Ein weiterer massiver Vorfall betraf den Abrechnungsdienstleister Unimed. Nach einem Hackerangriff wurden sensible Patientendaten von Zehntausenden Personen gestohlen – Namen, Adressen, Gesundheitsdaten und IBANs. Das Bundesamt für Sicherheit in der Informationstechnik (BSI) warnte vor gezielten Phishing-Angriffen auf die Betroffenen.
Die größte Herausforderung bleibt der Mensch
Cyberangriffe gelten mittlerweile als das größte Geschäftsrisiko für Unternehmen. Laut Umfragen stufen 52 Prozent der deutschen Firmen dieses Risiko höher ein als konventionelle Gefahren. Die Kombination aus technischer Komplexität durch 5G und der leichten Verfügbarkeit von KI-Tools für Kriminelle hat ein Umfeld geschaffen, in dem herkömmliche Sicherheitsmechanismen oft nicht mehr ausreichen.
Die hohen Summen an DSGVO-Bußgeldern – europaweit 6,11 Milliarden Euro – unterstreichen den Druck auf Unternehmen. Doch während die Industrie in Hochgeschwindigkeitsnetze investiert, bleibt die Absicherung der menschlichen Schnittstelle die größte Herausforderung. Die psychologischen Taktiken der Betrüger zielen direkt auf das Vertrauen in digitale Prozesse.
Schutzmaßnahmen und Ausblick
Die internationale Operation FRONTIER+ III unter Federführung von Interpol führte zu rund 3.000 Festnahmen weltweit. Dennoch bleibt die Lage volatil. Sicherheitsbehörden raten: Bei unaufgeforderten Nachrichten – egal ob per SMS, E-Mail oder Messenger – extrem misstrauisch sein.

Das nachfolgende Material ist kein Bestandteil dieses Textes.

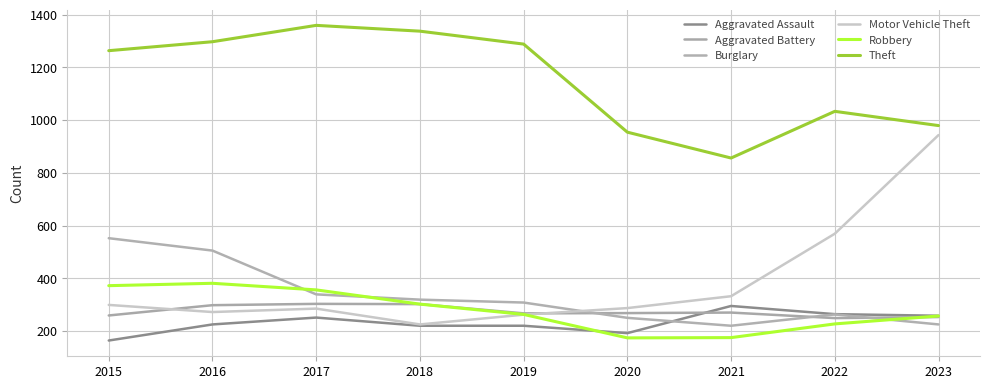

How many interior local valleys does the Motor Vehicle Theft series have?

2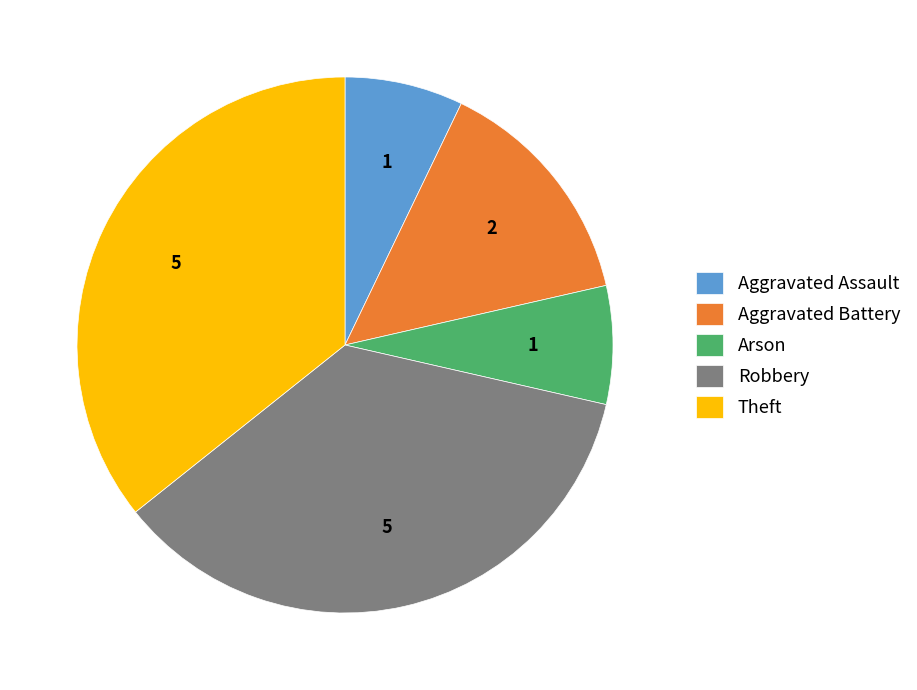

Count the number of slices in the pie.

5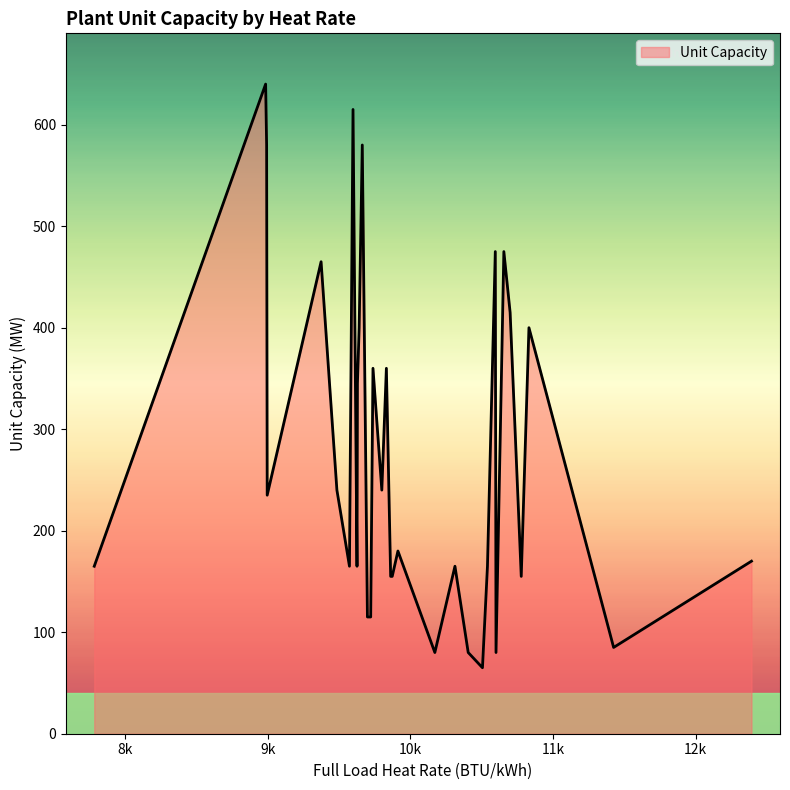

What is the minimum value shown in the chart?

65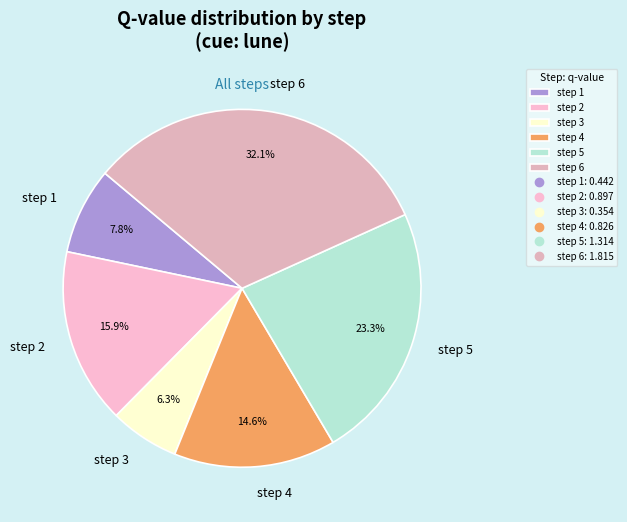

Between step 5 and step 6, which is larger?

step 6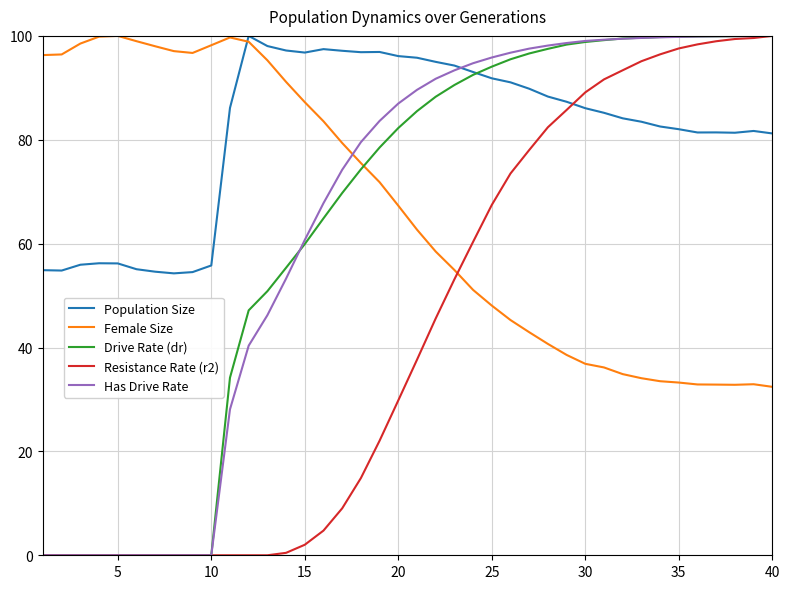

What is the greatest value displayed?

100.0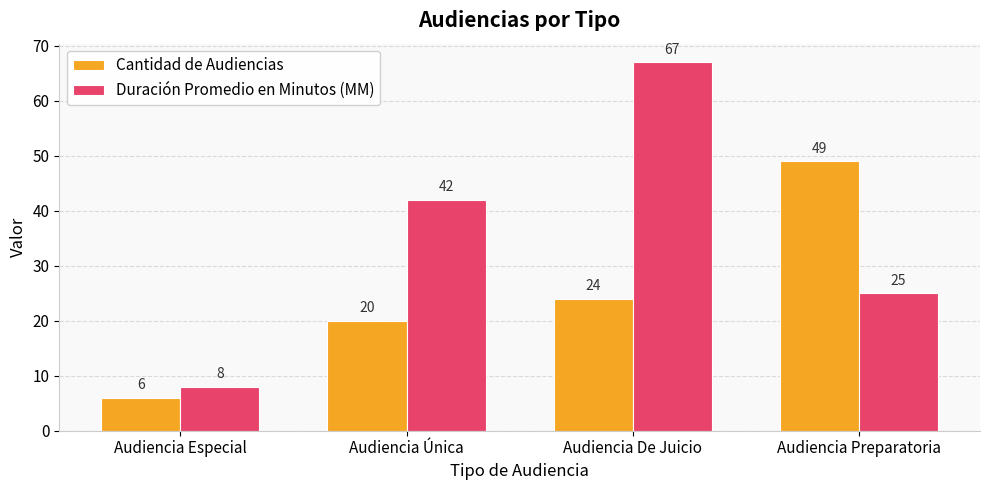

What is the label of the 2nd bar from the right?

Audiencia De Juicio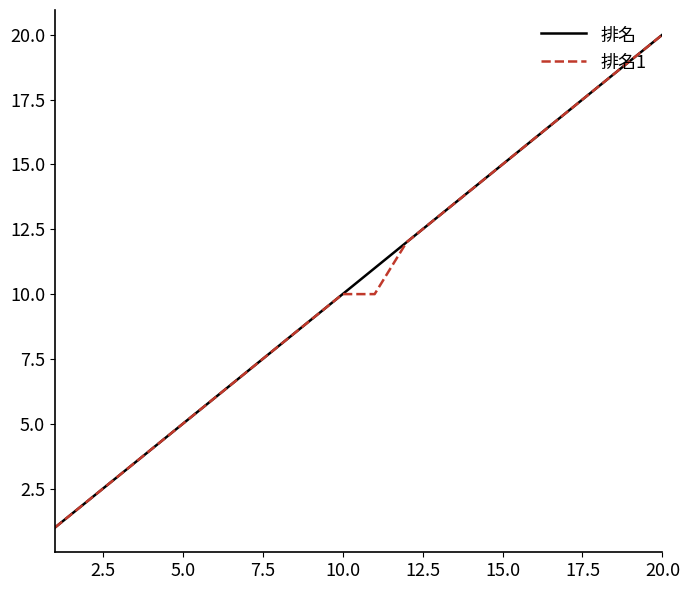

What is the maximum value shown in the chart?

20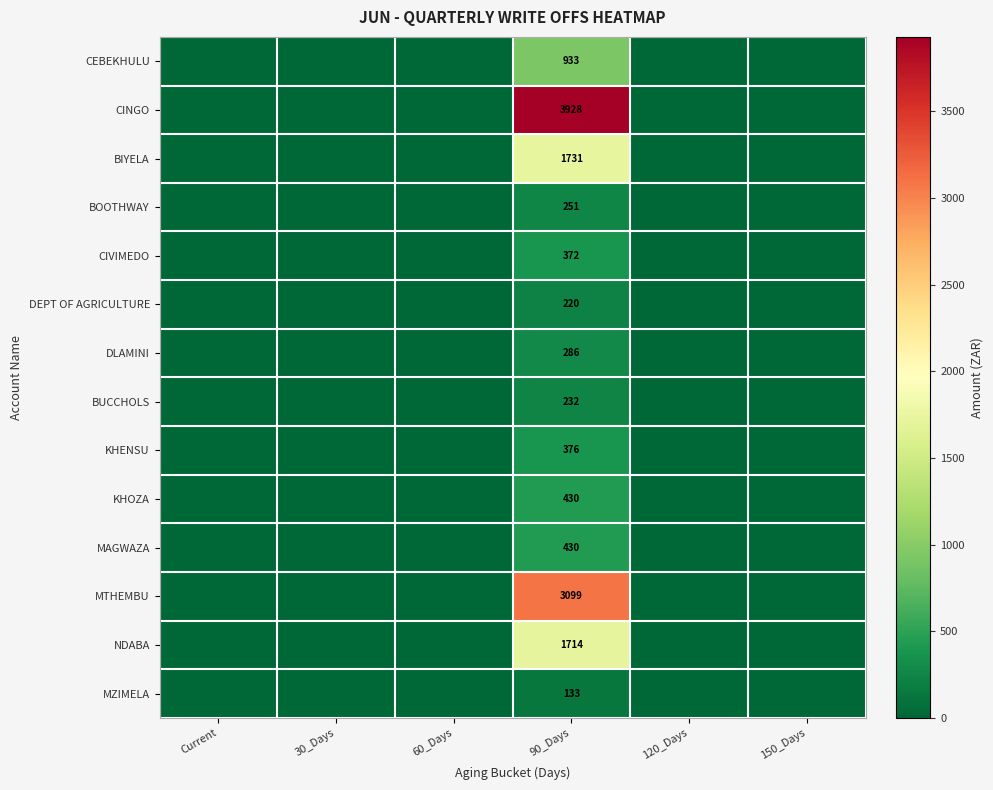

At which category is the sum across all series the highest?

90_Days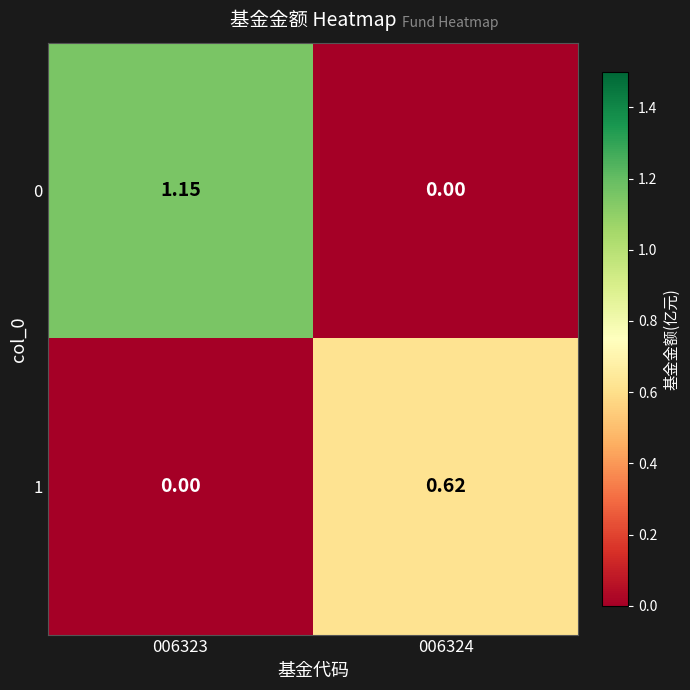

How many distinct data groups are displayed?

2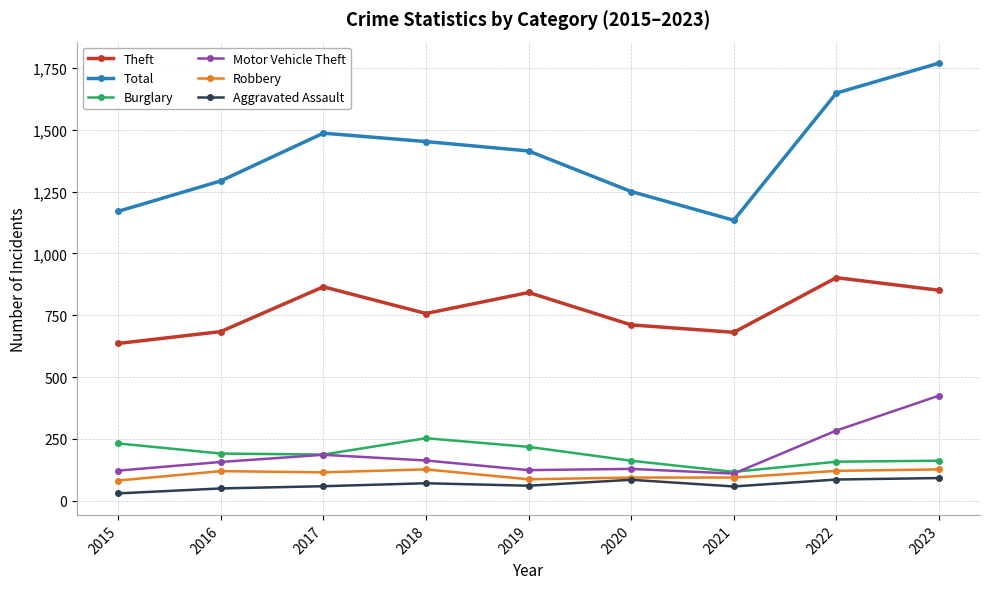

Which series has the widest spread of values?

Total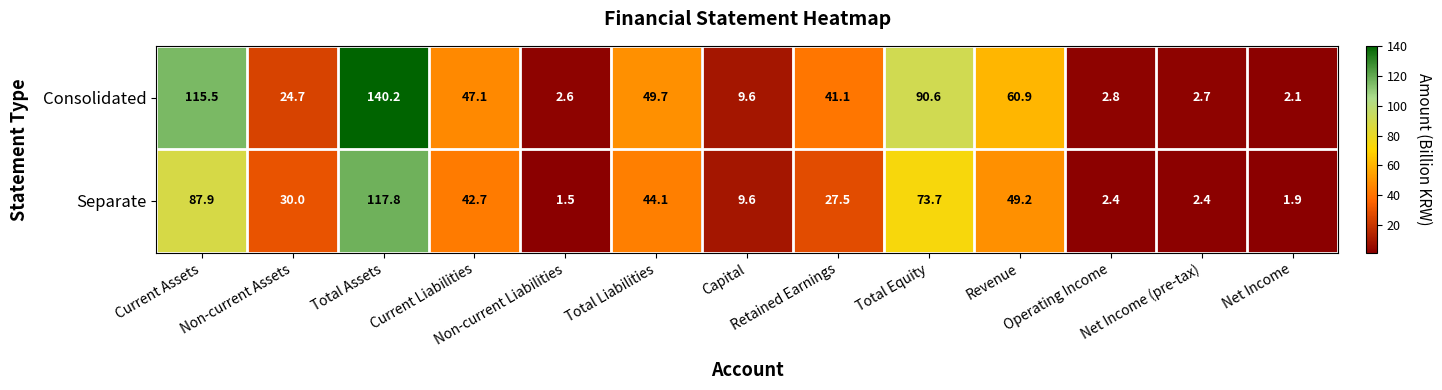

What is the lowest value of the Consolidated series?

2.1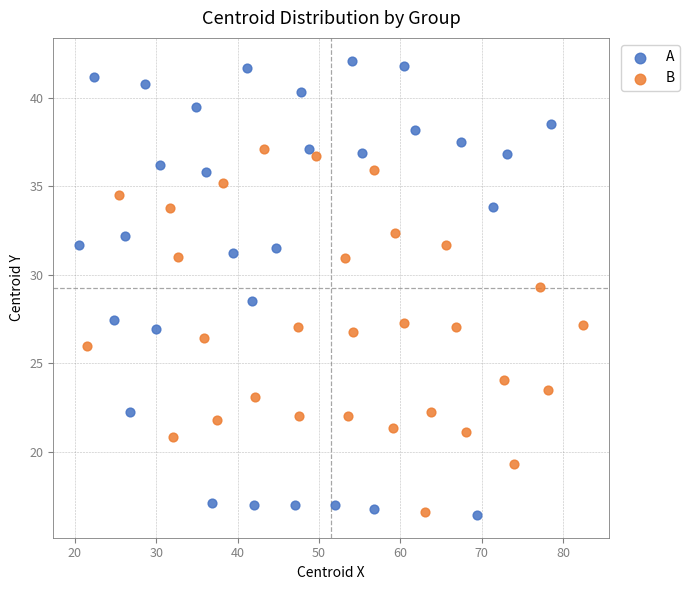

Which series has the largest Y range (max minus min)?

A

Links in Mitteilungen sollten grundsätzlich nicht angeklickt werden. Stattdessen offizielle Apps oder bekannte Webseiten manuell aufrufen. Banken betonen: Sie fordern niemals telefonisch oder per Nachricht zur Preisgabe von Passwörtern oder Einmal-Codes auf. Mit dem fortschreitenden 5G-Ausbau wird die Wachsamkeit der Nutzer zum entscheidenden Faktor für die Cybersicherheit in den kommenden Jahren.